Cardone Capital has disclosed a new $10 million Bitcoin acquisition, reinforcing its hybrid investment strategy that merges institutional real estate cash flow with long-term digital asset accumulation.
The latest purchase expands the firm’s Bitcoin treasury to approximately 1,000 BTC, marking another step in what the company frames as a structural, multi-year allocation plan rather than a tactical trade.
CardoneCapital is adding another $10M in BTC to its real estate hybrid model. We are long term holders of both institutional best in class real estate & BTC. pic.twitter.com/VAxCLSKALi
— Grant Cardone (@GrantCardone) January 19, 2026
The acquisition is funded through a dedicated dollar-cost-averaging model tied directly to rental income. Instead of distributing cash flow or recycling it into additional property acquisitions, Cardone Capital channels income from select assets, such as a 366-unit apartment complex in Boca Raton,exclusively into Bitcoin purchases. This approach effectively converts stabilized real estate yield into a recurring BTC inflow.
According to CEO Grant Cardone, the strategy is designed to scale. The firm aims to accumulate 3,000 BTC by the end of 2026, with a longer-term objective of reaching 10,000 BTC across various investment vehicles.
Cardone has also outlined plans for a 2026 IPO of a dedicated public entity structured around holding a sizable corporate Bitcoin treasury, leveraging both real estate depreciation and predictable rental income to support accumulation.

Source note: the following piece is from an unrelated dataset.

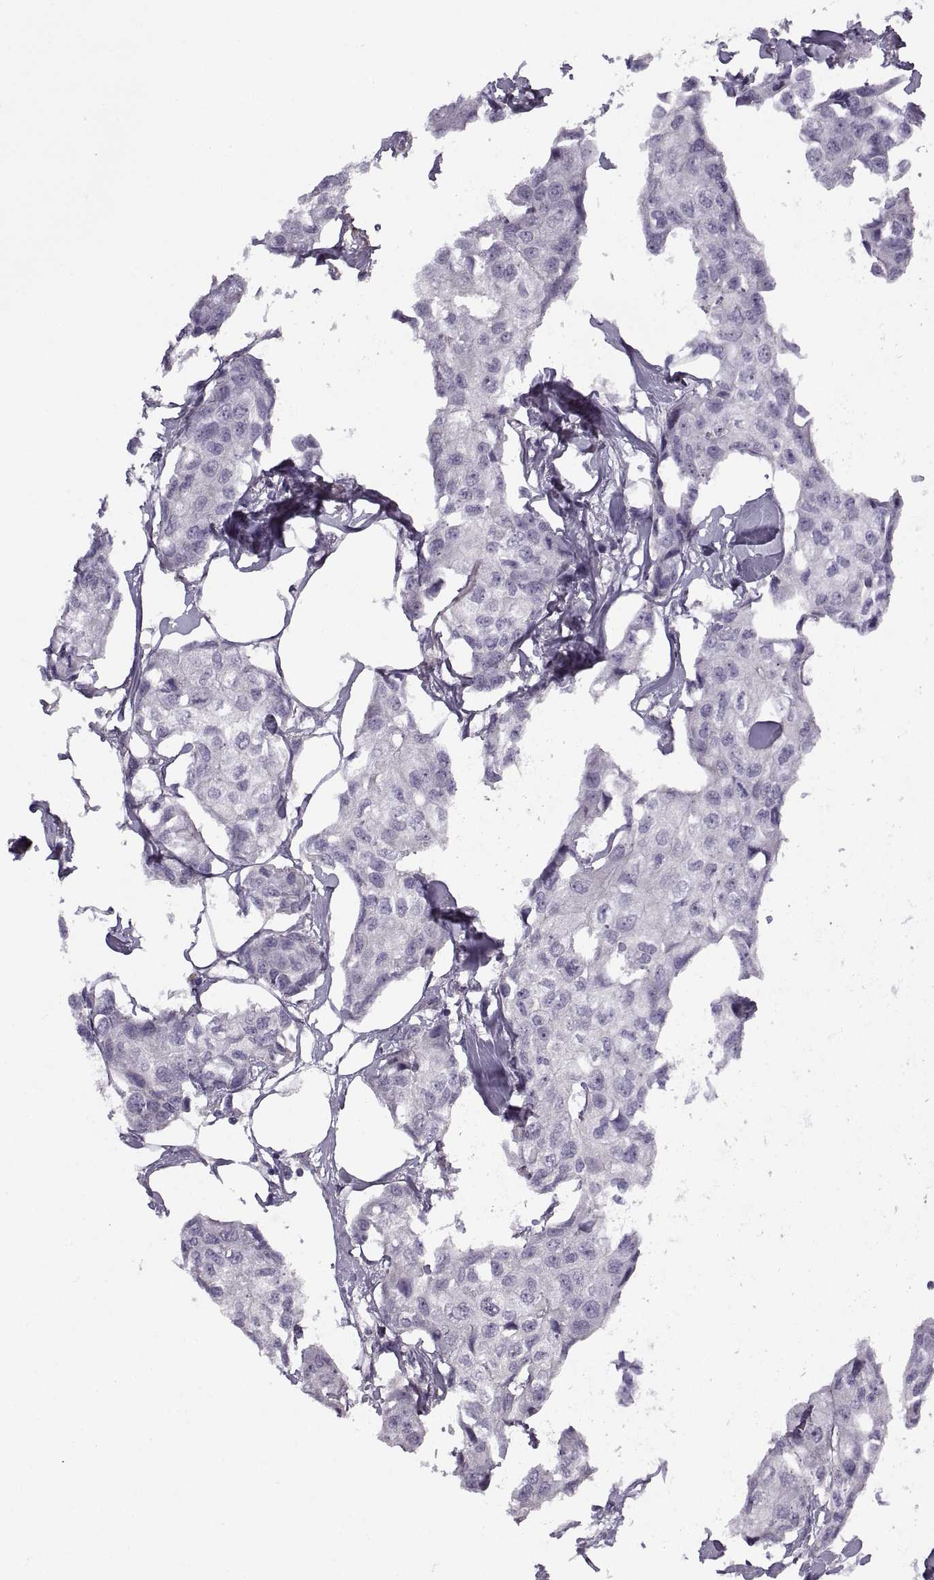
{"staining": {"intensity": "negative", "quantity": "none", "location": "none"}, "tissue": "breast cancer", "cell_type": "Tumor cells", "image_type": "cancer", "snomed": [{"axis": "morphology", "description": "Duct carcinoma"}, {"axis": "topography", "description": "Breast"}], "caption": "Immunohistochemistry (IHC) of human infiltrating ductal carcinoma (breast) reveals no expression in tumor cells.", "gene": "RALB", "patient": {"sex": "female", "age": 80}}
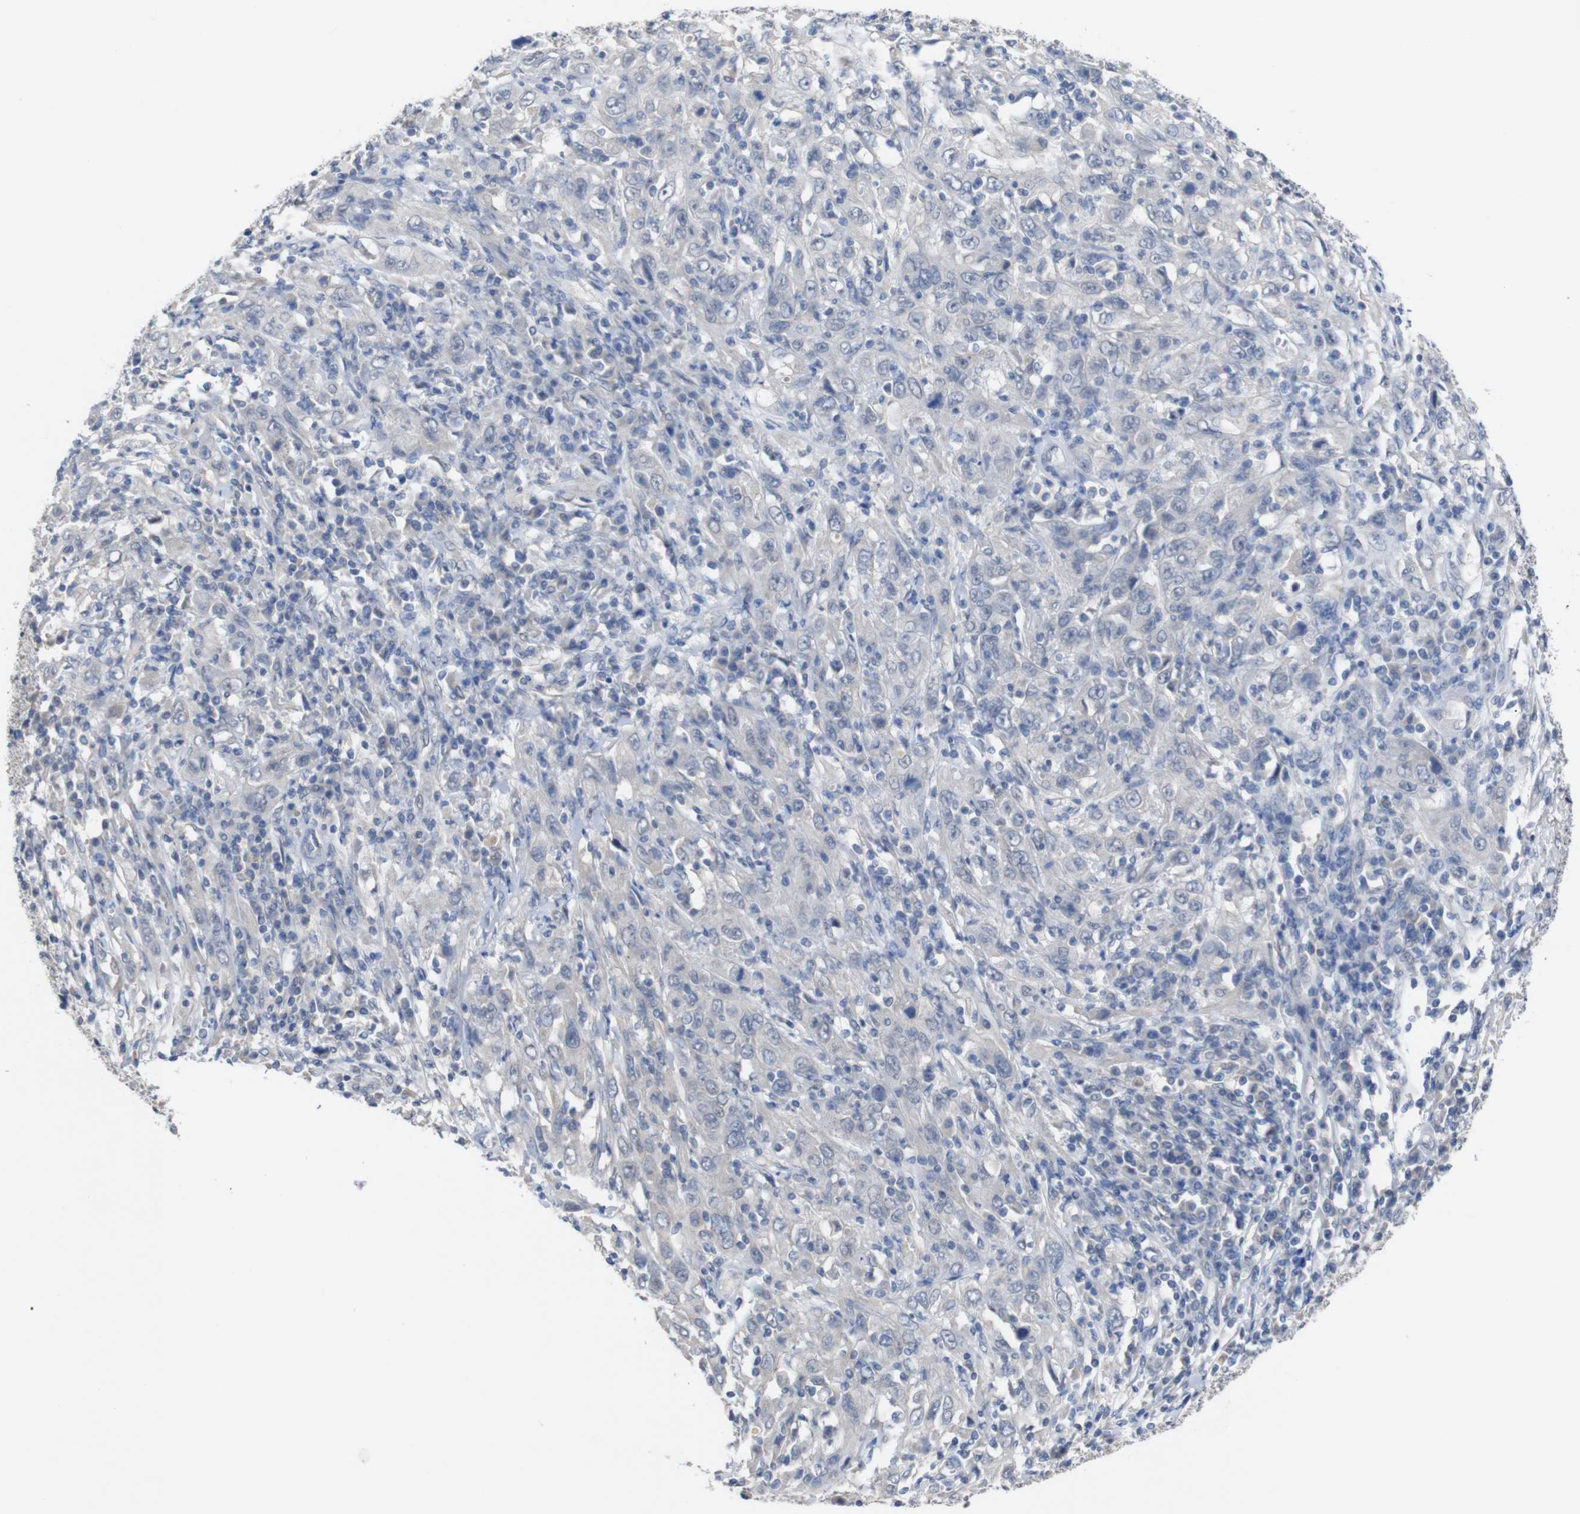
{"staining": {"intensity": "negative", "quantity": "none", "location": "none"}, "tissue": "cervical cancer", "cell_type": "Tumor cells", "image_type": "cancer", "snomed": [{"axis": "morphology", "description": "Squamous cell carcinoma, NOS"}, {"axis": "topography", "description": "Cervix"}], "caption": "IHC of cervical cancer (squamous cell carcinoma) demonstrates no staining in tumor cells.", "gene": "HNF1A", "patient": {"sex": "female", "age": 46}}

Managing more than $5 billion in assets, Cardone Capital positions Bitcoin as a long-term reserve asset rather than a speculative overlay. By pairing BTC exposure with steady real estate cash flows, the firm argues it can smooth volatility while maintaining asymmetric upside, an approach that increasingly mirrors how some institutions are rethinking balance sheet construction in a post-rate-cycle environment.
The move underscores a broader trend: Bitcoin is no longer being treated solely as a standalone trade, but as an integrated component of diversified, cash-flow-driven portfolios.